#### [TRECHO PARA LER]
Relações Internacionais  n.31 Lisboa set. 2011

 

Médio Oriente

 

Ana Santos Pinto

Investigadora do IPRI – UNL, desde 2004, e assistente convidada no Departamento de Estudos Políticos da FCSH – UNL, onde é doutoranda em Relações Internacionais. Tem como principais áreas de investigação académica os estudos europeus, geopolítica do Médio Oriente e questões de segurança e defesa internacional.

 

Whalid Phares, The Coming Revolution – Struggle for Freedom in the Middle East

Nova York, Threshold Editons, 2010, 383 pp.

O Médio Oriente é, desde a queda do Império Otomano, palco de uma intensa luta entre duas correntes ideológicas que determina o cenário geopolítico da região: os reformadores, que pretendem a modernização e desenvolvimento dos estados através da criação e consolidação de sociedades democráticas; e os islamitas, que pretendem a instauração de um califado, a longo prazo global, bloqueando qualquer forma de governo ou identidade que contradiga este objectivo. É com base neste argumento que Whalid Phares, libanês residente nos Estados Unidos e comentador da cadeia televisiva Fox News, constrói a obra The Coming RevolutionStruggle for Freedom in the Middle East, onde analisa as dinâmicas que poderão estar na origem de um movimento revolucionário no Médio Oriente e de uma alteração estrutural na região.

#### [TAREFA A FAZER]
Reproduz sem alterações a passagem do trecho sobre o Médio Oriente que vai de "Investigadora do IPRI" até "e defesa internacional.".

#### [MATERIAL RECOLHIDO]
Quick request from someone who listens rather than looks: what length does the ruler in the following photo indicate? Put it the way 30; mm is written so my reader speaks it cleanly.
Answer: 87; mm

#### [A TUA SOLUÇÃO]
Investigadora do IPRI – UNL, desde 2004, e assistente convidada no Departamento de Estudos Políticos da FCSH – UNL, onde é doutoranda em Relações Internacionais. Tem como principais áreas de investigação académica os estudos europeus, geopolítica do Médio Oriente e questões de segurança e defesa internacional.